# FTP Server APP



## rlmaers (Apr 12, 2012)

I'm done with MTP. It works inconsistently on my system and has inexplicably lost all files in several folders. So I'd like to change to something that's tried and proven, and I've seen several FTP server apps on Google Play. I've tried QuickSSHd, which works but lags a lot (at least in Terminal). Are there any other apps you could recommend?


----------



## PonsAsinorem (Oct 10, 2011)

I use AndFTP. Don't use it a lot, so I can't give you a honest evaluation of it, though.


----------



## yarly (Jun 22, 2011)

SSHDroid is an alternative. Generally sshd apps for android only lag if you don't have them focused and the screen kept on. Has to do with the phone basically going to sleep when it's off and I don't think any have bothered finding a workaround for it yet to keep a wakelock without the screen on.

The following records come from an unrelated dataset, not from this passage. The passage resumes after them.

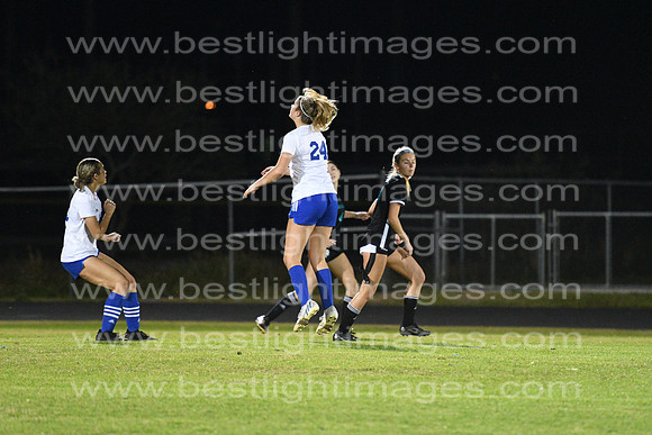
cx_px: 326
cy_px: 218
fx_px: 5298
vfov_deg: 4.7
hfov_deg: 7.0
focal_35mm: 292
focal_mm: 195
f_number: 2.8
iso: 7200
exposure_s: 1/800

If you're generally connecting to a windows PC over linux/osx, then perhaps try a samba server app for android instead: https://play.google.com/store/apps/details?id=com.funkyfresh.samba&hl=en


----------



## jellybellys (Apr 3, 2012)

yarly said:


> SSHDroid is an alternative. Generally sshd apps for android only lag if you don't have them focused and the screen kept on. Has to do with the phone basically going to sleep when it's off and I don't think any have bothered finding a workaround for it yet to keep a wakelock without the screen on.
> 
> If you're generally connecting to a windows PC over linux/osx, then perhaps try a samba server app for android instead: https://play.google....esh.samba&hl=en


Been using SSHDroid for quite some time now, I highly recommend it, gets the job done.


----------